Bolsonaro nem sabe o que faz a Ancine
“Não posso admitir que, com dinheiro público, se façam filmes como o da Bruna Surfistinha. Não dá.”
Não foi a primeira vez que Jair Bolsonaro disparou uma opinião descabida e desinformada. Mesmo assim, a fala do presidente durante o evento que comemorou os 200 primeiros dias de sua gestão, realizado nesta quinta (18) em Brasília, surpreendeu a plateia e abalou a indústria brasileira do entretenimento.
“Bruna Surfistinha” não chega a ser um filme erótico, muito menos pornográfico. Sim, tem nudez (parcial) e algumas cenas de sexo –mas quem for assisti-lo para se excitar vai acabar brochando. O drama da jovem Raquel (Deborah Secco), que se torna prostituta depois de se sentir rejeitada pela família e pelos colegas de escola, é mais pungente do que qualquer trepada.
Lançado em 2011, o longa de Marcos Baldini é inspirado nas memórias da ex-prostituta Raquel Pacheco. O livro se tornou um best-seller, e seus direitos para a tela foram disputados por várias produtoras.
Uma disputa justificada. “Bruna Surfistinha” levou mais de dois milhões de espectadores aos cinemas – o dobro do número necessário para que um filme nacional seja considerado um grande sucesso. A história depois foi adaptada para uma série de TV, que já está indo para a quarta temporada.
Mas esses dados impressionantes não interessam a Jair Bolsonaro. Duvido até mesmo que ele tenha visto o filme – deve ter sido o primeiro título que lhe veio à cabeça, ajudado pelo recall da marca.
O que o presidente quer, mais uma vez, é acenar a seus eleitores mais conservadores e religiosos. Mas, ao dizer que o dinheiro público não pode financiar obras como “Bruna Surfistinha”, ele demonstra não ter entendido o que é nem para que serve a Ancine.
A Agência Nacional do Cinema foi criada em 2001, no vácuo da extinta Embrafilme.

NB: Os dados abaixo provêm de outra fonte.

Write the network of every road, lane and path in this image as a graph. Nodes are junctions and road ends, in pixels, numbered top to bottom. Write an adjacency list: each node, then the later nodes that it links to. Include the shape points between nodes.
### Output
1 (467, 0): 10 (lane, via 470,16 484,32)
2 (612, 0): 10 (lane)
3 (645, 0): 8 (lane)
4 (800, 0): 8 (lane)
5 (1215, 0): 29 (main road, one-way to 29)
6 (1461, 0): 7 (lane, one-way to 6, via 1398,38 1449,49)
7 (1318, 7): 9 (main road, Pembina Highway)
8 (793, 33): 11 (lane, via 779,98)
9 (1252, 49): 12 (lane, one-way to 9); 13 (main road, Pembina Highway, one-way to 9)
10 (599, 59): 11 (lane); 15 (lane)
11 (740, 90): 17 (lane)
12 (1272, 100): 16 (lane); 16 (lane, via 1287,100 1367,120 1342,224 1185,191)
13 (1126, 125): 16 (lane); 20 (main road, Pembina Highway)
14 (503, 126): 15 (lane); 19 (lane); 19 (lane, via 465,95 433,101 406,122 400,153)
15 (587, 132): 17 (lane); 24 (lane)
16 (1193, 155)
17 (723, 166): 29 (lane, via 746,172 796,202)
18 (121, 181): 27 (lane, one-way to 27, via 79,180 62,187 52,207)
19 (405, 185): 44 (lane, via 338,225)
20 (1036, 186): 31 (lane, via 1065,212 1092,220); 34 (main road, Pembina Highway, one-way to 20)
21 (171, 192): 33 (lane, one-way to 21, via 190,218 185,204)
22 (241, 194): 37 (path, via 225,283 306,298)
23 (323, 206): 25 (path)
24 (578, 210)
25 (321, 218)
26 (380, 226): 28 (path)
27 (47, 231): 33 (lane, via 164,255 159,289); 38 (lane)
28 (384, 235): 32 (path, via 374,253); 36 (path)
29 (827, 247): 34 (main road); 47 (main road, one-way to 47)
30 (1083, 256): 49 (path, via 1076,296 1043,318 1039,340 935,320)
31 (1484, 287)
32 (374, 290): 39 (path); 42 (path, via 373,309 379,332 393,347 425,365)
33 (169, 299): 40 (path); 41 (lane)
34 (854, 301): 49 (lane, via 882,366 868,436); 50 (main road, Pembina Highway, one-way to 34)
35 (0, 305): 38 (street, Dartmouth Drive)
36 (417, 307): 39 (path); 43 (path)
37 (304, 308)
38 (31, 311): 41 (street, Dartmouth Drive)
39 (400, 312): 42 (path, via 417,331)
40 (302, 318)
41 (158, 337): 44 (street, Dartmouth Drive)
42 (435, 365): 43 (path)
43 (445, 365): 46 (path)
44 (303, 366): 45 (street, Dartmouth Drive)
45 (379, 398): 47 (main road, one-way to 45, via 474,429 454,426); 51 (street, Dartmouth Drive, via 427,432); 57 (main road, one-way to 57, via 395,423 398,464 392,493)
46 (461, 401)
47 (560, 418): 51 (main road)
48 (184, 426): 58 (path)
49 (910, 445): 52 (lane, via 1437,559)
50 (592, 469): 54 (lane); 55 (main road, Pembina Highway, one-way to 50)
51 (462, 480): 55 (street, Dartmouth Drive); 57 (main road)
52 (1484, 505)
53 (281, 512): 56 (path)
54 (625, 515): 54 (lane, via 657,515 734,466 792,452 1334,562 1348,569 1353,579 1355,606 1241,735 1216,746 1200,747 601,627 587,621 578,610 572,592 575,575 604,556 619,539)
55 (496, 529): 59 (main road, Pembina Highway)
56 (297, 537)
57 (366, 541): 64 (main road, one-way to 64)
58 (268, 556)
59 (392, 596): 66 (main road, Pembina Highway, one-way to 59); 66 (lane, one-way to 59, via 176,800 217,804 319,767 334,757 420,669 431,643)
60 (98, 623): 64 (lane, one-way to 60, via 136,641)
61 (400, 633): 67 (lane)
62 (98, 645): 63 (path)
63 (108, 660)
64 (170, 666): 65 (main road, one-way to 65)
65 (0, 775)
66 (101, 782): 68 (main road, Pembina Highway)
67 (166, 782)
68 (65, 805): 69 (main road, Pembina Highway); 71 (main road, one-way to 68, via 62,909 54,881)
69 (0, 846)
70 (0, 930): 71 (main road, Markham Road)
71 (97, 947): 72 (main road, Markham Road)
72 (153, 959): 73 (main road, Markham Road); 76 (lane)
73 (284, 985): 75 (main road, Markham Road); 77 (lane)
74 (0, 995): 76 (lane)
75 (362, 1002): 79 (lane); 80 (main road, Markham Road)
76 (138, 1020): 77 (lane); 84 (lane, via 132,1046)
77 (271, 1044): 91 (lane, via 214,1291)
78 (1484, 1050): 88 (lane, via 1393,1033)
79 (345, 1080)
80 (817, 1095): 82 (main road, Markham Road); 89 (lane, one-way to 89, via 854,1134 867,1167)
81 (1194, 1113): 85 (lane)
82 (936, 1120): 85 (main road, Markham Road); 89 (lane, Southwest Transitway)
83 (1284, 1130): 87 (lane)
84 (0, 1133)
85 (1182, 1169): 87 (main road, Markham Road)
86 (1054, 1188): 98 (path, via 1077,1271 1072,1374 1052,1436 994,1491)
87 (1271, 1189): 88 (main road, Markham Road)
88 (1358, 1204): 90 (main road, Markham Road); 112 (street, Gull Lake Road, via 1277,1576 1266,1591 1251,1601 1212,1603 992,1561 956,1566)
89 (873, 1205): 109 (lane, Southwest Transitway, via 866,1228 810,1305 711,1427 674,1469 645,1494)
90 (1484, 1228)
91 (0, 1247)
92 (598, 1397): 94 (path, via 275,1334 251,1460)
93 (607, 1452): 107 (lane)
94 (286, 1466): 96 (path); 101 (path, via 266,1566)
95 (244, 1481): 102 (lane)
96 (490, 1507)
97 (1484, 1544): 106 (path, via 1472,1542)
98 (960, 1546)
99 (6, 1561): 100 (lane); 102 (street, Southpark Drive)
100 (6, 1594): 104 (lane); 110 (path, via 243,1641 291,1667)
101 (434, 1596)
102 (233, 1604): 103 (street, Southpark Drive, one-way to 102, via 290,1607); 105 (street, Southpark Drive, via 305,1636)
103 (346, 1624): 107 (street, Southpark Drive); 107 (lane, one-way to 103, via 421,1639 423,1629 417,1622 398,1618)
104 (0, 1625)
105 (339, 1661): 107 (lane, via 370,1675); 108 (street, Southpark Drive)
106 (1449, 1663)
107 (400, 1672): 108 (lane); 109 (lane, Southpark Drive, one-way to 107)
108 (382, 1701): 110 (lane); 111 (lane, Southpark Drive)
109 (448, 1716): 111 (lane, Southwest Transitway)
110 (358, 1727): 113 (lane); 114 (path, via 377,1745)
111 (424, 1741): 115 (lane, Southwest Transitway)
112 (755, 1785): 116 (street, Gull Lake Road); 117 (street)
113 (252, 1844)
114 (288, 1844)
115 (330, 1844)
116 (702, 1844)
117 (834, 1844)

Não é, como Bolsonaro parece crer, uma empresa estatal destinada a produzir filmes que enalteçam os valores pátrios. É uma entidade voltada a fomentar um braço da economia: a indústria cinematográfica brasileira.
Inúmeras atividades econômicas recebem incentivos estatais, na indústria e na agricultura. O objetivo é criar empregos, fortalecer a produção nacional frente à concorrência estrangeira e até aumentar a arrecadação de impostos.
Mas a extrema-direita elegeu a cultura como sua arqui-inimiga (e com razão, diga-se de passagem). Há anos que uma campanha informal nas redes sociais vem pintando os artistas e intelectuais como parasitas, que mamam nas tetas do Estado e só produzem irrelevâncias e obscenidades.
A verdade é bem outra. Produzir cultura não é simples em nenhum país do mundo, mesmo nos mais avançados. É por isto que existem agências fomentadoras de atividades culturais na França, na Itália, na Alemanha e até mesmo nos Estados Unidos, a meca do presidente.
Bolsonaro quer atrelar a Ancine à Casa Civil, o núcleo duro do governo, provavelmente para se intrometer no processo de seleção dos projetos. Quer ele mesmo praticar o “ativismo” de que tanto acusa com quem não comunga.
Muito mais acertada seria a transferência da Ancine e do Fundo Setorial para o ministério da Economia, como defende a classe cinematográfica e como já estava previsto na medida provisória que criou a agência.
Porque o negócio do audiovisual é coisa séria. Milhões de famílias brasileiras dependem dele. Filmes e programas de TV geram renda, trabalho e até o famoso “soft power” –o poder de influenciar corações e mentes, não-bélico, de que desfruta um país culturalmente forte.
Pelo jeito, não vamos chegar lá tão cedo.